The general explanation I have heard, in this regard, is that Spalding was parodying the Bible in his lost tribes tale,
and that part of his over-done pastiche included the ridiculous repetition of some typical biblical terms. As Elder Kelley
pointed out, such a use of the term "come/came to pass" was not unique to the recollections of Spalding witnesses.
For example, in old newspapers of the early 19th century we sometimes find political or social satire, composed in the
form of a biblical chronicle. I have a couple of examples posted on my newspaper articles web-pages. Part of the
intended humor of such satires was their mock-serious and mock-pious repetition of phrases like "and then it came
to pass," "Lo and behold!," "wherefore," etc. One explanation of the witness reports was that Spalding made use of
this already popular satirical device in some (but not all) of his writings, as well as in his periodic public readings of
the "biblical" (but fictional) "Manuscript Found."
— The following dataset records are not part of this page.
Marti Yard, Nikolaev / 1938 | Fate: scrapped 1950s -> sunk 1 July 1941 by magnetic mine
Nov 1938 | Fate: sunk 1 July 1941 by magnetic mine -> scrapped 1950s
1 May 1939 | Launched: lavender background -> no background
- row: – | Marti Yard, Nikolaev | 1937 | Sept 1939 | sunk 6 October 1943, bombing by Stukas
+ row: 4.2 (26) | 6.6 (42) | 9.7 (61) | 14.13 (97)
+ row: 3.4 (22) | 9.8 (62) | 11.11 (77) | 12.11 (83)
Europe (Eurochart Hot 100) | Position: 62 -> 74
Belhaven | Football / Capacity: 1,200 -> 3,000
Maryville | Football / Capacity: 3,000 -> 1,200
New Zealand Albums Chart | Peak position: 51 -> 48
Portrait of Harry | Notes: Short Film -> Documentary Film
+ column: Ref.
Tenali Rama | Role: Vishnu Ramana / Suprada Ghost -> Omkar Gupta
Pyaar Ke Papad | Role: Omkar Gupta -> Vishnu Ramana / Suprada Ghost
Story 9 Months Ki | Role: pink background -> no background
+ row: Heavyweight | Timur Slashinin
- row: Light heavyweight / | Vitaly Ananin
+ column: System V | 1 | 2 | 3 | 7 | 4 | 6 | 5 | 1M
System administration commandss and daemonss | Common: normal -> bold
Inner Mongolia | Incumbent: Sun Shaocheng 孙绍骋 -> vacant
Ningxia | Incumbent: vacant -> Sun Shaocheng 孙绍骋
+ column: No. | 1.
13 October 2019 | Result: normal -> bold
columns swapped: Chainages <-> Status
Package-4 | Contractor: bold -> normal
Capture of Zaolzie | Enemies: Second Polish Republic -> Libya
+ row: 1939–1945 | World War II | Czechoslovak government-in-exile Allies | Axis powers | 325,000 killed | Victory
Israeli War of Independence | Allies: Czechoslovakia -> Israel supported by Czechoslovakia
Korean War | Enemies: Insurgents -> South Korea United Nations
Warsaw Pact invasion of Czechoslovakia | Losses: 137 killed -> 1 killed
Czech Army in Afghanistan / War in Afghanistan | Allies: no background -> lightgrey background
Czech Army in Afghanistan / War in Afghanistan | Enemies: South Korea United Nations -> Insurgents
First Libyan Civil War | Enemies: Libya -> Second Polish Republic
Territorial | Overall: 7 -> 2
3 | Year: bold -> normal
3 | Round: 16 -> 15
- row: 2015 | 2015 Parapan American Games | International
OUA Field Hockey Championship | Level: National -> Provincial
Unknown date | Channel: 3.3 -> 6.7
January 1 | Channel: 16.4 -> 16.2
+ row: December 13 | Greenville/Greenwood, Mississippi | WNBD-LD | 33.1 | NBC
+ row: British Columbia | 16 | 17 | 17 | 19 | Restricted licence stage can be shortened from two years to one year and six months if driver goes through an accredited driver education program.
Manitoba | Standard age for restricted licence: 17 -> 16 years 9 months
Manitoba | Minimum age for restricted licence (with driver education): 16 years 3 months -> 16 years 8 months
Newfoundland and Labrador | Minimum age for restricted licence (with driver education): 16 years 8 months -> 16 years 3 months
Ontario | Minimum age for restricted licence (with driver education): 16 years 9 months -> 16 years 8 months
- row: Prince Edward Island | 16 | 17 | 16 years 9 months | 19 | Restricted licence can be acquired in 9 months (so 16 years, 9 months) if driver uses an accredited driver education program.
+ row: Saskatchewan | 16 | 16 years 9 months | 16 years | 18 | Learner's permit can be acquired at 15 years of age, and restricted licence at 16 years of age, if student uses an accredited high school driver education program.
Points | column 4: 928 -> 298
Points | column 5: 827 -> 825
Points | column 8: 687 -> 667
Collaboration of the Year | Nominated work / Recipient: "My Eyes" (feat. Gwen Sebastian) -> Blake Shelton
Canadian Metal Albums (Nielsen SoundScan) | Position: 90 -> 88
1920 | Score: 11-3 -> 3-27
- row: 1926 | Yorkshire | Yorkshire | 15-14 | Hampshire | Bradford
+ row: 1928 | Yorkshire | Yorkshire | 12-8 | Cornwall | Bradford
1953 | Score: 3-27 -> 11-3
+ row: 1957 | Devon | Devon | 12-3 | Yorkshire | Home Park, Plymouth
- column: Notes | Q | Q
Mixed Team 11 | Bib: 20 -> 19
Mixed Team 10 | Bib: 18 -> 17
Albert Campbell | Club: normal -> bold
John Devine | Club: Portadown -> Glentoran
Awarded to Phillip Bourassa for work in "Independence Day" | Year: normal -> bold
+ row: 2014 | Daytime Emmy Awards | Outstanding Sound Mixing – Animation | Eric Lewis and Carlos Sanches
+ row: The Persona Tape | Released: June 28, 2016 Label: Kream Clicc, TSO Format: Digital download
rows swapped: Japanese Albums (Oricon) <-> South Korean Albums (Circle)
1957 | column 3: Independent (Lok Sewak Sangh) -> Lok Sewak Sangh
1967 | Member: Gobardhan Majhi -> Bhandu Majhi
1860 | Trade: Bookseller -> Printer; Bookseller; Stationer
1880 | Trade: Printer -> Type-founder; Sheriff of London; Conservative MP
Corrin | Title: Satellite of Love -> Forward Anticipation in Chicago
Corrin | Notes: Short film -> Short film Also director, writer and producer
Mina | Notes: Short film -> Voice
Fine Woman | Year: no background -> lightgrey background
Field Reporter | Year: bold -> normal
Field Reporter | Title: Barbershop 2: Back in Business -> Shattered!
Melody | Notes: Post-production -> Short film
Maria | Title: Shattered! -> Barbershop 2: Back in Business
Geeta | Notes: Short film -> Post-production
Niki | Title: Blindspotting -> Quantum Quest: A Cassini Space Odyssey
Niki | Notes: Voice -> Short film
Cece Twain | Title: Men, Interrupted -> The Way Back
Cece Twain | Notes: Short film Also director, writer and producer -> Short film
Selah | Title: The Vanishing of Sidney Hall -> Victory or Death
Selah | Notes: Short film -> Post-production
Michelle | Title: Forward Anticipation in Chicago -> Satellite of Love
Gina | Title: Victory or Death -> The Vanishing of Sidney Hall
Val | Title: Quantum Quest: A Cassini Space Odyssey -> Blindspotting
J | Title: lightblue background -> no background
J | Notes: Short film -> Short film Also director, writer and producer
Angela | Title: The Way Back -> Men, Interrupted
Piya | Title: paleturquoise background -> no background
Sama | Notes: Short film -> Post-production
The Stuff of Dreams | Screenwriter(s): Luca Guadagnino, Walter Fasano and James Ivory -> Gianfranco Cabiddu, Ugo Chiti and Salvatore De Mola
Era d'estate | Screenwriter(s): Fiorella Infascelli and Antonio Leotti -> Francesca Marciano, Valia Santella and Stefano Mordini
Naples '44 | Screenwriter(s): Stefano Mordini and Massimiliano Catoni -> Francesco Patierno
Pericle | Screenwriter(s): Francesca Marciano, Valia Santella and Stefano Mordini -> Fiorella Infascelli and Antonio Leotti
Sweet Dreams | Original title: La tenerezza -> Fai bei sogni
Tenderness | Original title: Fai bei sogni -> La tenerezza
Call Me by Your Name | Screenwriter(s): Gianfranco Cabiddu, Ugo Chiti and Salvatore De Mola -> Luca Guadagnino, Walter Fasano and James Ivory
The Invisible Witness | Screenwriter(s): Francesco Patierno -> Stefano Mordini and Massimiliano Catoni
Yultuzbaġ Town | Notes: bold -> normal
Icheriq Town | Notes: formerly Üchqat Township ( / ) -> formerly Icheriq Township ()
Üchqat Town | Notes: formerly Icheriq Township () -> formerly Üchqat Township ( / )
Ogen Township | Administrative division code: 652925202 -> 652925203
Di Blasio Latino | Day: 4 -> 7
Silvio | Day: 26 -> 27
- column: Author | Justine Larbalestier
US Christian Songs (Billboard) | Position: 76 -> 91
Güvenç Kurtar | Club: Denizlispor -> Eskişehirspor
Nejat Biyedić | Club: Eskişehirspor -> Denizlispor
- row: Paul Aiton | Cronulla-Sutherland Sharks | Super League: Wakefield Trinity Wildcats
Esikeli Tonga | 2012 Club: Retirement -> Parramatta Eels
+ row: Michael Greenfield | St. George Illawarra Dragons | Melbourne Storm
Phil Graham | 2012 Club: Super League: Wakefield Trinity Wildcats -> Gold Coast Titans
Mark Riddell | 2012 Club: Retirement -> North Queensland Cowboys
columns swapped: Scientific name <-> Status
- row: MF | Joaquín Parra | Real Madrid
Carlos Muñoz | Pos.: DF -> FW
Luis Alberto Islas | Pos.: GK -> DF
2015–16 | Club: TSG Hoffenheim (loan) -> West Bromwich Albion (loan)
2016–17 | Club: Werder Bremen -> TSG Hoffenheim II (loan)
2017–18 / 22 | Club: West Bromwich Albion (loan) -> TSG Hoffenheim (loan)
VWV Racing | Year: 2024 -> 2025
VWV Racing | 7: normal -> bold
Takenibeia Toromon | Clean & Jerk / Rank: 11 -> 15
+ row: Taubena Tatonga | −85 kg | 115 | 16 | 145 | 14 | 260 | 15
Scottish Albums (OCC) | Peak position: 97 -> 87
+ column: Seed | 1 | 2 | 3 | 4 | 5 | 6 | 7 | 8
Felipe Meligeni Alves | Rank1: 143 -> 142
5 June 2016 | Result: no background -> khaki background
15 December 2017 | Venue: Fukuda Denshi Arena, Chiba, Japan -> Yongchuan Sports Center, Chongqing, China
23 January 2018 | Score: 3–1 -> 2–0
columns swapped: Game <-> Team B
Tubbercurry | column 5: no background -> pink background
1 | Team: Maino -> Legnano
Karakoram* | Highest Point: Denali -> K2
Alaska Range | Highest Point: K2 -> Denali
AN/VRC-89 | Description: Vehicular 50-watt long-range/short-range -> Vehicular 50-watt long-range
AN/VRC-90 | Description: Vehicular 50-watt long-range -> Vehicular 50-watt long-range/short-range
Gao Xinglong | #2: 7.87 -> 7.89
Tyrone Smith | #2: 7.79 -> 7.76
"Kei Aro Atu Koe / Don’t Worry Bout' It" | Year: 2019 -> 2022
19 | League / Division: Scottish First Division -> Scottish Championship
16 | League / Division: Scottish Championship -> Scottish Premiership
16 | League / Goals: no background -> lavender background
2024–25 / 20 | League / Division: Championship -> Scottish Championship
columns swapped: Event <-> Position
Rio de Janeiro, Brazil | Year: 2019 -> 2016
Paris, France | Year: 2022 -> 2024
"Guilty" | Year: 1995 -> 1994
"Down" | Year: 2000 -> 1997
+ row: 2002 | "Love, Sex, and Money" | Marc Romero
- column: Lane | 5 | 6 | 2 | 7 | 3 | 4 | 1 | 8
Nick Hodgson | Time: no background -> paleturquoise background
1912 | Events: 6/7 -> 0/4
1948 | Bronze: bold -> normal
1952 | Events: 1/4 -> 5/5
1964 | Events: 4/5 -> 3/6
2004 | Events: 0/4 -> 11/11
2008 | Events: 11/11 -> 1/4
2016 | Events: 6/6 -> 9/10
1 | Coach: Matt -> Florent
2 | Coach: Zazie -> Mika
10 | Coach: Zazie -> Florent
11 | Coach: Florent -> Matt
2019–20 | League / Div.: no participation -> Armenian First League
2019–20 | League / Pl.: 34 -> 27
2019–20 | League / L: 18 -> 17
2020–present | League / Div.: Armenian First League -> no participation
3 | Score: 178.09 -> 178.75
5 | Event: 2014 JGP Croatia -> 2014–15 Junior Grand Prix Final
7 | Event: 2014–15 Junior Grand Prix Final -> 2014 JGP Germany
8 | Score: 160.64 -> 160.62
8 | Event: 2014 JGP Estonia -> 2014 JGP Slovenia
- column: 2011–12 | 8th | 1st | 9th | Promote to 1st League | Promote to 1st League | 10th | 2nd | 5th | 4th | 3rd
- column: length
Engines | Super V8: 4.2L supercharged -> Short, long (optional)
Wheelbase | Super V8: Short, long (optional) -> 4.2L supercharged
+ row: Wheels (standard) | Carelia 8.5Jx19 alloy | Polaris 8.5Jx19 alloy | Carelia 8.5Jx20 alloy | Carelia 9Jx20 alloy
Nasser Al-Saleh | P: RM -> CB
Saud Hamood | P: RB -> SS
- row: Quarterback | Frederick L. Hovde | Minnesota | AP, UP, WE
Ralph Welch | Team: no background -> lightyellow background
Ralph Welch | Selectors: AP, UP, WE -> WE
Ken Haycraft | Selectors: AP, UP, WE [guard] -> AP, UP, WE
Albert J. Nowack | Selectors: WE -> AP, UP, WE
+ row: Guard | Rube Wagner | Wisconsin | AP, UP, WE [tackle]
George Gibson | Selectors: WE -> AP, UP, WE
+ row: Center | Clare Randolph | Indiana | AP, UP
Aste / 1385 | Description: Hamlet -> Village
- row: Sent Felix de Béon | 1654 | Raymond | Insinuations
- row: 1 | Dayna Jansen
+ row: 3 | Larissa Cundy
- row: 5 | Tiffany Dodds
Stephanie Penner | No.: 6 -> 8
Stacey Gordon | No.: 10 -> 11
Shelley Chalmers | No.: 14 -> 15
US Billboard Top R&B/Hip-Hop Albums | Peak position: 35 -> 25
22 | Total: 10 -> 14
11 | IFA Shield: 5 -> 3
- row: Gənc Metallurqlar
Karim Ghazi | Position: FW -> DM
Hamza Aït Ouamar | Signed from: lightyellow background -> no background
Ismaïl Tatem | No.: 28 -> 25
If Solomon Spalding only began to compose his "Manuscript Found" a few months before he left Ohio, I am not
sure that a sufficient amount of time had elapsed, before he departed that place for Pittsburgh, for such an odd
nick-name to have developed and "stuck" to him.
On the other hand, if Spalding had been writing in biblical language even BEFORE the time he composed his Roman
story, then the writing sequence of the Oberlin Roman tale, the reported lost tribes epic, etc., would not make much
of a difference, and the nick-name might have been coined earlier than the summer of 1812. There are reports of his
having communications back and forth with his fellow Congregational minister and Dartmouth College classmate,
the Rev. Ethan Smith, on "lost tribes" fiction, and a certain Spalding manuscript on that subject reportedly was
preserved in Middleton, VT as late as the 1870s. That town was within walking distance of Poultney, where Ethan Smith
was once a pastor -- so perhaps the Solomon/Ethan connection did produce some ersatz biblical fiction even before
Solomon Spalding left New England for the west.
However, it doesn't make sense for us to examine the Roman story text and to try and make firm conclusions based
upon its phraseology, since it is not written in pseudo-scriptural "King James" English. We might just as well try and
determine Mark Twain's Mississippi river boat jargon by consulting his "A Connecticut Yankee in King Arthur's Court."
It is a part of the Spalding authorship claims that I think still remains to be investigated, before we try to rely upon
the nick-name as an established fact of history. It may well be that the man
was called by that name in more
than one place that he lived ---- but until some earlier (and less polemic) evidence turns up, I remain a bit skeptical.